Because we were strangers ourselves. Nachmanides, the 13th Century scholar, noted that we know what it feels like to be a stranger…and so we “know that every stranger feels depressed, and is always sighing and crying, and their eyes are always directed toward God.” The stranger tends to be powerless, he continues, often separated from family, friends, neighbors, their community.
What is compelling to me is that THIS is the most oft-repeated mitzvah, and that it is frequently tied to the reminder of our own history. This is one of the cores of the Jewish story: we were slaves, we were refugees—wandering Arameans, we were freed. Abraham left his home, his country, his father’s house, on the journey God had told him to take, and then the Jewish people, his descendants, journeyed out of Egypt, and we were turned away from lands along the way.

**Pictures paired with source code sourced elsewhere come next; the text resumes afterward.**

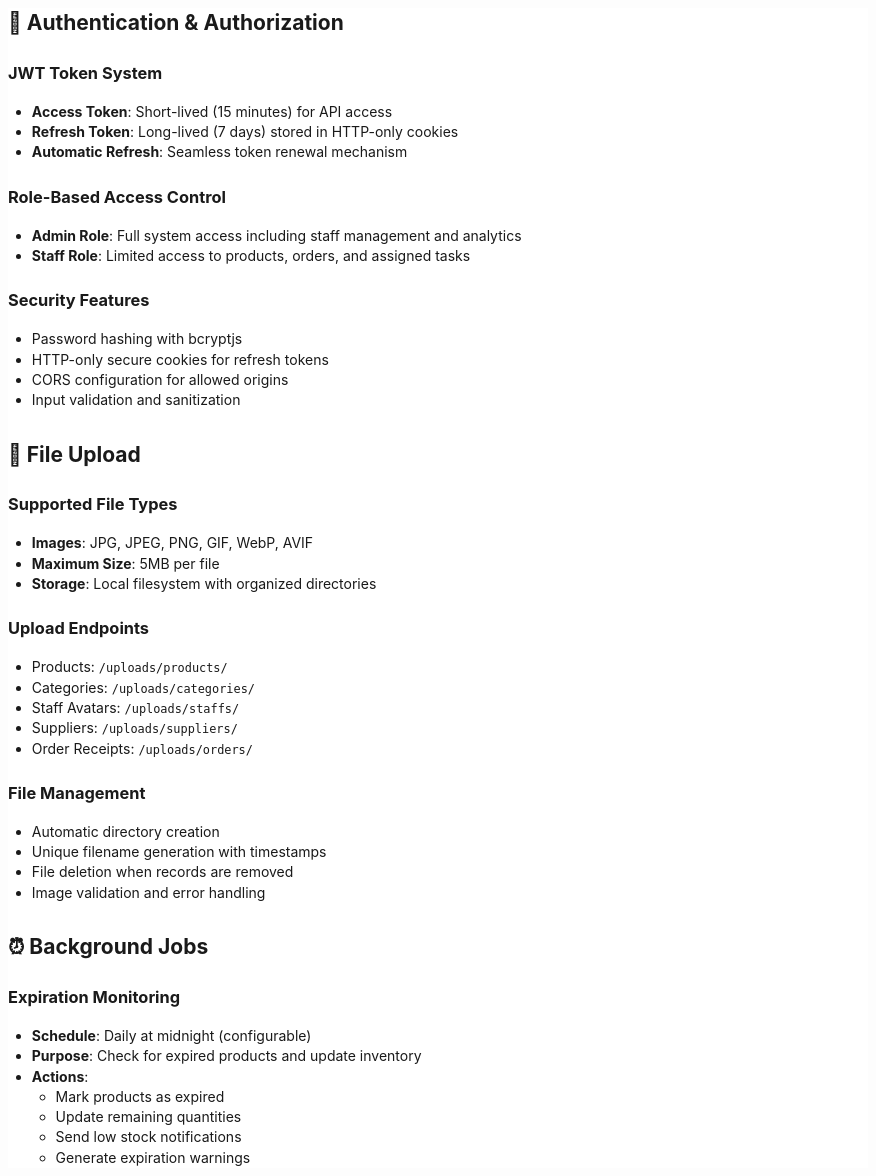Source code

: ## 🔐 Authentication & Authorization

### JWT Token System
- **Access Token**: Short-lived (15 minutes) for API access
- **Refresh Token**: Long-lived (7 days) stored in HTTP-only cookies
- **Automatic Refresh**: Seamless token renewal mechanism

### Role-Based Access Control
- **Admin Role**: Full system access including staff management and analytics
- **Staff Role**: Limited access to products, orders, and assigned tasks

### Security Features
- Password hashing with bcryptjs
- HTTP-only secure cookies for refresh tokens
- CORS configuration for allowed origins
- Input validation and sanitization

## 📁 File Upload

### Supported File Types
- **Images**: JPG, JPEG, PNG, GIF, WebP, AVIF
- **Maximum Size**: 5MB per file
- **Storage**: Local filesystem with organized directories

### Upload Endpoints
- Products: `/uploads/products/`
- Categories: `/uploads/categories/`
- Staff Avatars: `/uploads/staffs/`
- Suppliers: `/uploads/suppliers/`
- Order Receipts: `/uploads/orders/`

### File Management
- Automatic directory creation
- Unique filename generation with timestamps
- File deletion when records are removed
- Image validation and error handling

## ⏰ Background Jobs

### Expiration Monitoring
- **Schedule**: Daily at midnight (configurable)
- **Purpose**: Check for expired products and update inventory
- **Actions**:
  - Mark products as expired
  - Update remaining quantities
  - Send low stock notifications
  - Generate expiration warnings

When the Torah—or midrash, or any of our teachings—makes a point of repetition, it is usually because we needed to learn this lesson, because it was having trouble penetrating our ways of being.
Reminding us to care for the stranger, even to love the stranger, seems to me a recognition that we were really bad at it. We—and pretty much everyone else. Humans tend to be tribal…just look at the Pew Center study released this week that shows that a third of Americans think one must be Christian to really be American. Reason doesn’t control this fear of the stranger (history teaches), nor do pleas to our sympathy or empathy… What Jews have relied on is the lesson of history and memory: we are no better than anyone else and no one else is better than we are. We rely on our experience—and what has been bred into us since birth: we were strangers in a strange land and have been strangers in all the lands since.
As Hillel taught—the whole Torah can be summarized in one sentence: do not do to someone else what is hateful to you; the rest is commentary—go and study. So we must not treat strangers the way we hated to be treated.
Shabbat Shalom.
How about sending this drash to Jared and Ivanka Hufner plus a copy to POTUS?